Bächtiger's work for the Trinity Chapel in Dietfurt (1933) included altar murals, Stations of the Cross and stained-glass windows. In 1934, Bächtiger was commissioned to paint three altar murals for the pilgrimage church of St. Iddaburg near Gähwil. The following year, he painted three altar murals for St. Joseph's Church in Ricken, none of which survive.

In 1937, Bächtiger designed the ceramic mosaic Christus segnet die Familie for the parish church in Wünnewil. Between 1938 and 1940, Bächtiger painted a mural in the choir of St. Sebastian's Church in Henau. His work in Gossau also included 18 stained-glass windows that were once displayed in the courtroom of the Amtshaus.

The murals in Hochdorf's cemetery hall are considered Bächtiger's principal work. The series comprises 28 paintings on the themes of the Dies irae and the Apocalypse, executed in 1933–1936 and 1942–1945.

Bächtiger sought to modernise religious painting while retaining a figurative approach. He favoured carefully structured compositions and intensified colours and forms, while remaining relatively faithful to natural appearances. In his biblical scenes, he portrayed figures in contemporary clothing against familiar local mountain landscapes.

Bächtiger's religious art divided opinion: church patrons often found him too modern, whereas art critics associated him with an earlier era. His heroic figures attracted particular criticism after the Second World War, and some were removed. With fewer public church commissions after the Second World War, Bächtiger increasingly undertook private commissions and pursued his own painting. His final major commission for a religious work was completed in Altdorf in 1966.
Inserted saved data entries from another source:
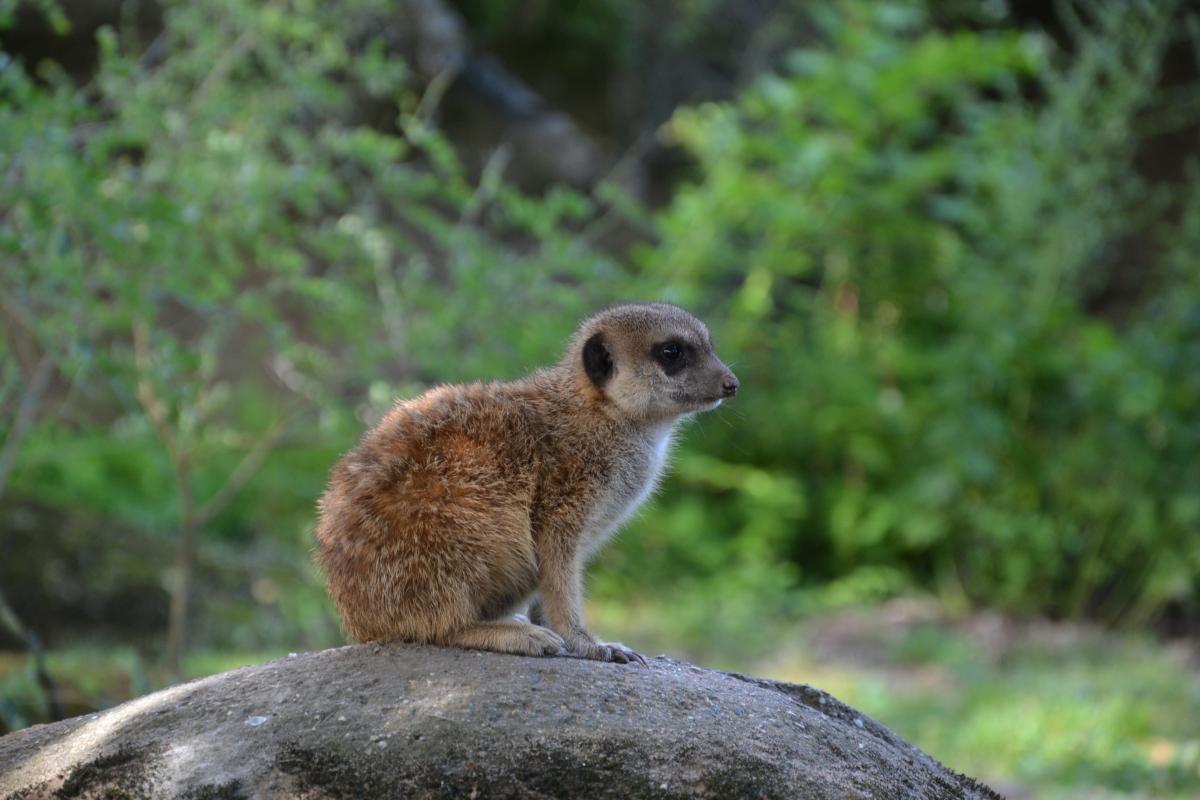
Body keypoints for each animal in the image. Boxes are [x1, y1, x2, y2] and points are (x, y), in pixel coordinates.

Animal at [314, 303, 738, 664]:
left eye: (710, 346)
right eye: (672, 352)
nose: (732, 383)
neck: (598, 414)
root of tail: (360, 623)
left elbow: (552, 578)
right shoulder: (566, 491)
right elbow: (558, 567)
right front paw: (587, 642)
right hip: (457, 524)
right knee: (436, 622)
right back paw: (502, 632)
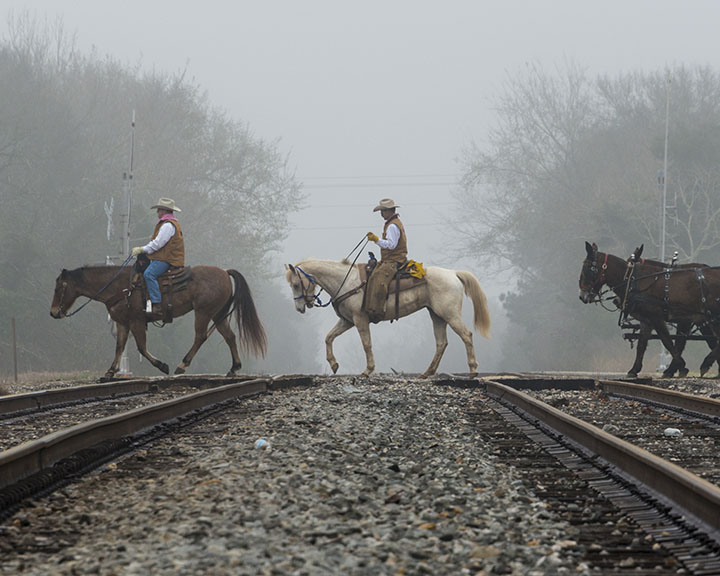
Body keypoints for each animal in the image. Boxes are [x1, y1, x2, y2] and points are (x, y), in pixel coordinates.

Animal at [50, 264, 268, 378]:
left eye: (58, 288)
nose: (53, 313)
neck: (120, 287)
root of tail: (224, 271)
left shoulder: (137, 321)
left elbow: (141, 347)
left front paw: (162, 365)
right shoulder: (122, 323)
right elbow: (120, 346)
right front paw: (110, 372)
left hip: (204, 312)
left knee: (200, 337)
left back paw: (181, 366)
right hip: (218, 314)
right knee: (230, 336)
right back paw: (233, 368)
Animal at [286, 260, 490, 378]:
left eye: (296, 284)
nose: (300, 308)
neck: (345, 282)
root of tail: (453, 273)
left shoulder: (359, 319)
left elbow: (366, 344)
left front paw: (368, 370)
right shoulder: (348, 321)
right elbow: (329, 337)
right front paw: (334, 364)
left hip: (450, 314)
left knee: (466, 335)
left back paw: (473, 370)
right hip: (437, 316)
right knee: (441, 343)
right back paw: (427, 373)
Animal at [576, 243, 720, 378]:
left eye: (588, 268)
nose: (582, 296)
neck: (636, 280)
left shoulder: (664, 318)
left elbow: (668, 341)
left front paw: (679, 367)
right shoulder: (648, 320)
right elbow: (642, 344)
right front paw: (634, 369)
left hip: (712, 316)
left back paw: (706, 363)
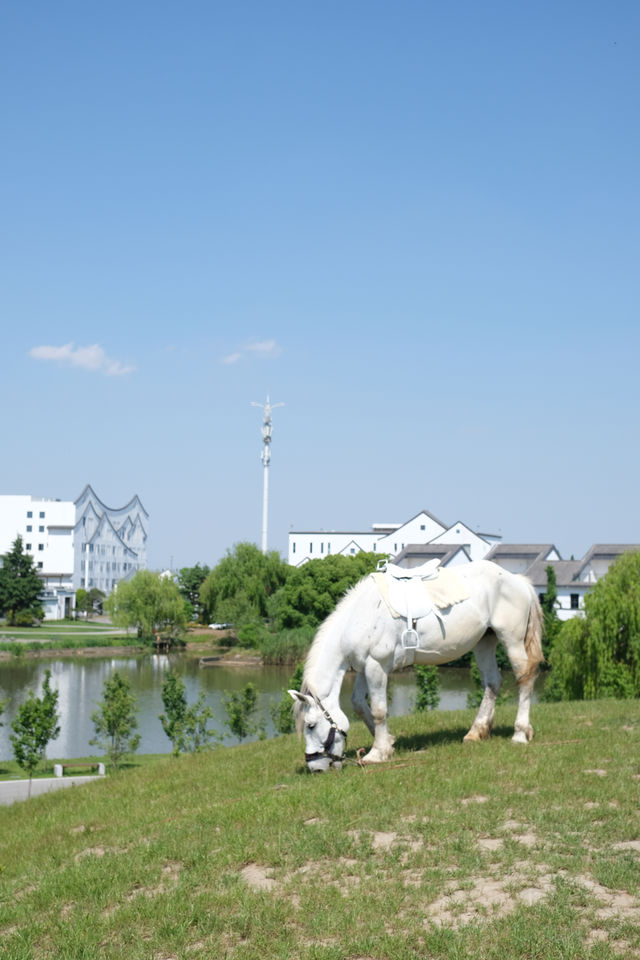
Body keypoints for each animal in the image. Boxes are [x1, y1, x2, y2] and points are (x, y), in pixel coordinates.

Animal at [292, 564, 544, 772]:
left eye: (311, 726)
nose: (316, 768)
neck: (360, 616)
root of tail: (517, 580)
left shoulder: (377, 666)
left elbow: (379, 710)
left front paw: (377, 753)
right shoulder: (365, 667)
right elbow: (359, 705)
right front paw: (389, 742)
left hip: (511, 640)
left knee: (524, 680)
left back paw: (520, 733)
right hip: (484, 642)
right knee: (492, 683)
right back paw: (476, 732)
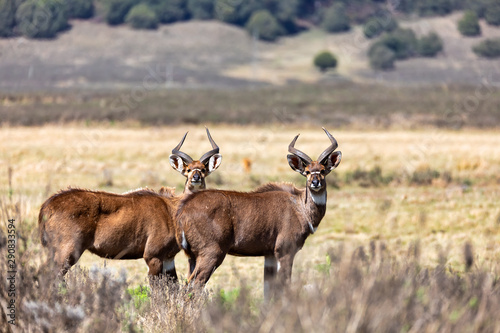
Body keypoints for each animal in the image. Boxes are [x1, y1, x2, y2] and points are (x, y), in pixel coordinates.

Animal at [40, 128, 224, 278]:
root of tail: (48, 206)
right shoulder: (153, 256)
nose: (196, 178)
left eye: (204, 169)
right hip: (67, 252)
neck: (171, 209)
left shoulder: (168, 259)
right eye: (187, 170)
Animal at [174, 127, 342, 296]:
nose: (315, 182)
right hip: (212, 254)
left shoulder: (269, 255)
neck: (299, 206)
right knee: (193, 286)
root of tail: (184, 209)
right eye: (307, 171)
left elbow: (268, 289)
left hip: (193, 257)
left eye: (322, 170)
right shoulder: (285, 252)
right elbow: (284, 285)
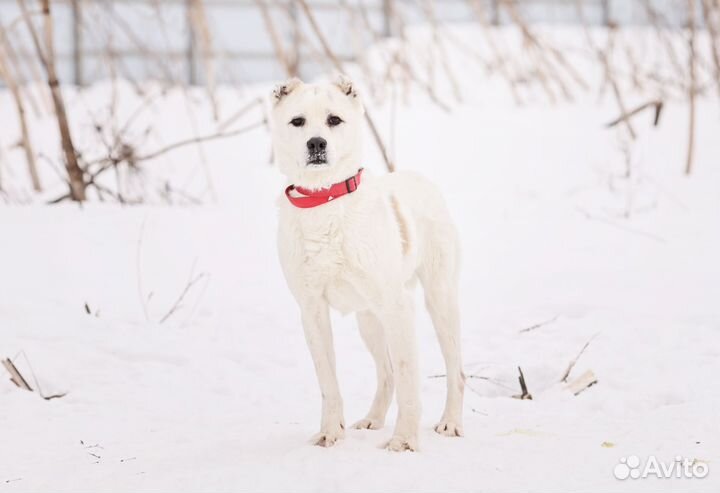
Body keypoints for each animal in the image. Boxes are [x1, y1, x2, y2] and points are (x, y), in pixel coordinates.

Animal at [272, 74, 466, 450]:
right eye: (297, 121)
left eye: (334, 120)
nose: (316, 143)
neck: (325, 201)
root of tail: (418, 178)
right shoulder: (312, 311)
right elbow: (328, 382)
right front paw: (330, 433)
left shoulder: (397, 304)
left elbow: (407, 375)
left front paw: (404, 439)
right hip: (369, 320)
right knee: (385, 373)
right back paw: (373, 419)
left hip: (440, 301)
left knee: (455, 370)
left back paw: (450, 422)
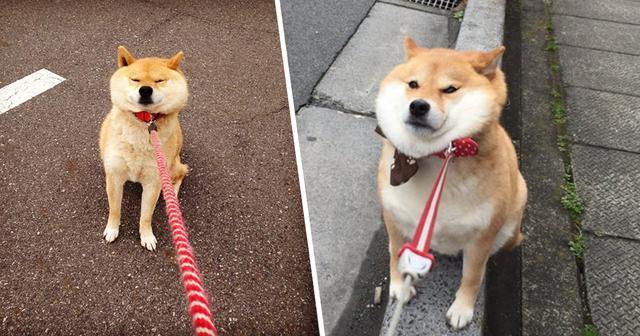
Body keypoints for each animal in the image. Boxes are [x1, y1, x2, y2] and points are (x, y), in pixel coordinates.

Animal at [97, 46, 188, 251]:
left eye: (159, 80)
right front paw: (112, 229)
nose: (145, 89)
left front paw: (146, 236)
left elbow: (145, 216)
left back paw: (171, 196)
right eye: (135, 79)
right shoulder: (114, 176)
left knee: (181, 174)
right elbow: (115, 210)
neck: (145, 121)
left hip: (172, 167)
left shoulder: (154, 181)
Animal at [376, 36, 524, 328]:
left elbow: (472, 276)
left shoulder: (481, 237)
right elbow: (395, 251)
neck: (436, 157)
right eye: (413, 84)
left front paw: (462, 308)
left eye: (450, 89)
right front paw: (399, 286)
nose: (418, 105)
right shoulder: (393, 217)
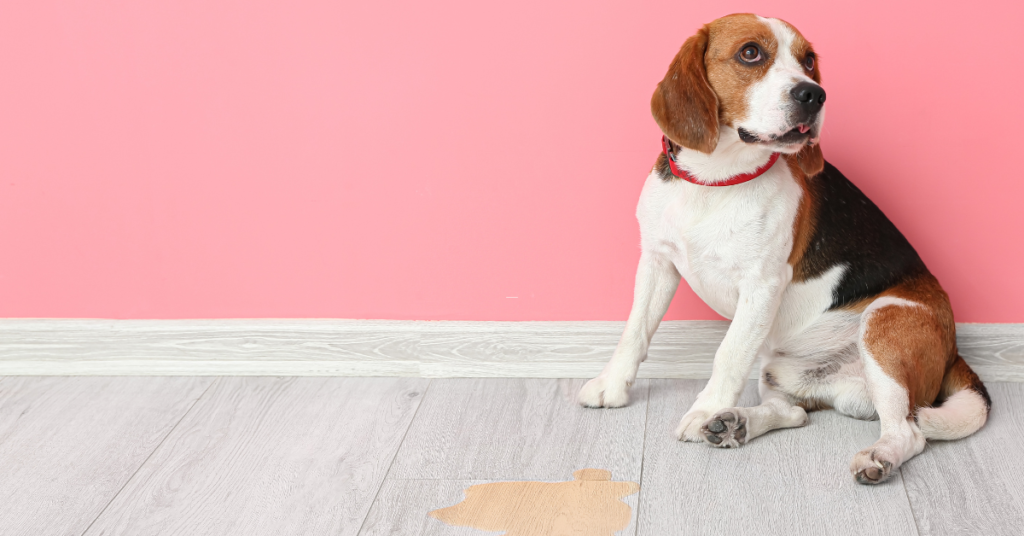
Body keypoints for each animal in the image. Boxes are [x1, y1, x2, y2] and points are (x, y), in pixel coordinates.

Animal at [581, 13, 987, 485]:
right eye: (750, 53)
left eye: (808, 61)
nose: (814, 94)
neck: (715, 180)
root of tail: (954, 350)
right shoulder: (656, 262)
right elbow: (635, 331)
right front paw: (611, 386)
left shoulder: (761, 286)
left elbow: (728, 353)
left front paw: (704, 408)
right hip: (778, 367)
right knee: (793, 413)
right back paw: (736, 422)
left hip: (883, 322)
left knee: (910, 431)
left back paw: (878, 456)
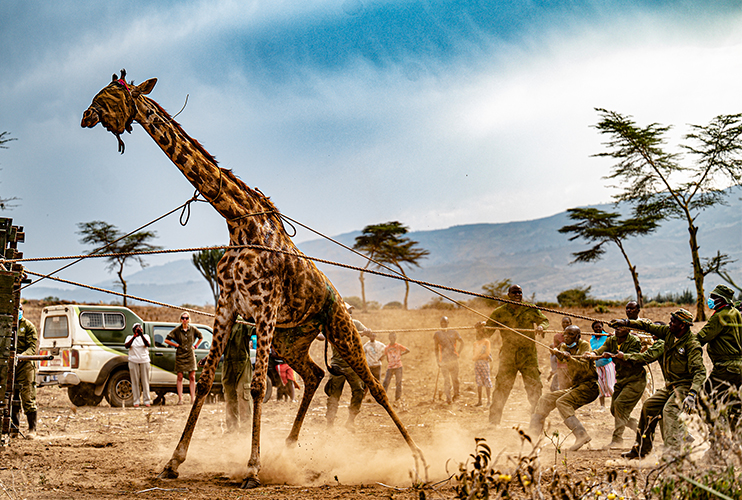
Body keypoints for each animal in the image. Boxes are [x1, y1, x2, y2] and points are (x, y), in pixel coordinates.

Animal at [81, 70, 427, 489]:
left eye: (112, 94)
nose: (86, 116)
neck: (238, 220)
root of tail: (341, 301)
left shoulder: (264, 306)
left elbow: (259, 385)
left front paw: (252, 469)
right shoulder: (227, 305)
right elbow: (205, 381)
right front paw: (173, 463)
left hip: (341, 330)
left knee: (374, 387)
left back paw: (419, 460)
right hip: (292, 339)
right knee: (314, 375)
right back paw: (288, 451)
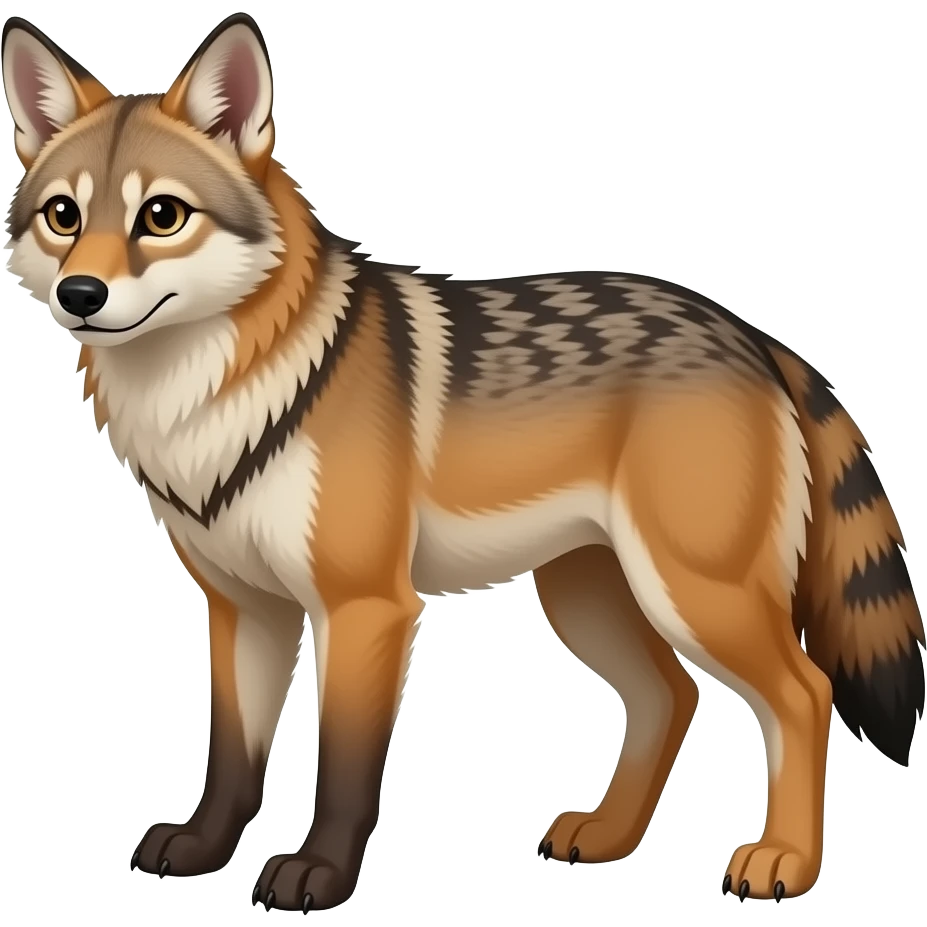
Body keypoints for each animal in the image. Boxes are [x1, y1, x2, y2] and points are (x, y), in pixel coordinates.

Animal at [2, 11, 924, 913]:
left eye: (161, 216)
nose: (81, 295)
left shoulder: (366, 607)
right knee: (672, 695)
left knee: (803, 692)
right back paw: (609, 836)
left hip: (694, 593)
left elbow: (344, 766)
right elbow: (233, 755)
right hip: (589, 598)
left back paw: (785, 860)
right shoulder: (244, 609)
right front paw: (202, 850)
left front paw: (318, 876)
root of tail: (755, 337)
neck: (212, 400)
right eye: (63, 216)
Beyond his religious commissions, Bächtiger produced landscapes, nudes and still lifes. Between 1915 and 1923, he produced illustrations for St. Gallen schoolbooks. His book illustrations included Gustav Wiget's Schweizergeschichte (1921) and Arnold Büchli's Sagen von Graubünden (1933 and 1935). Unlike his religious murals and altarpieces, his watercolours and easel paintings featured a more spontaneous approach and post-Impressionist forms and colours.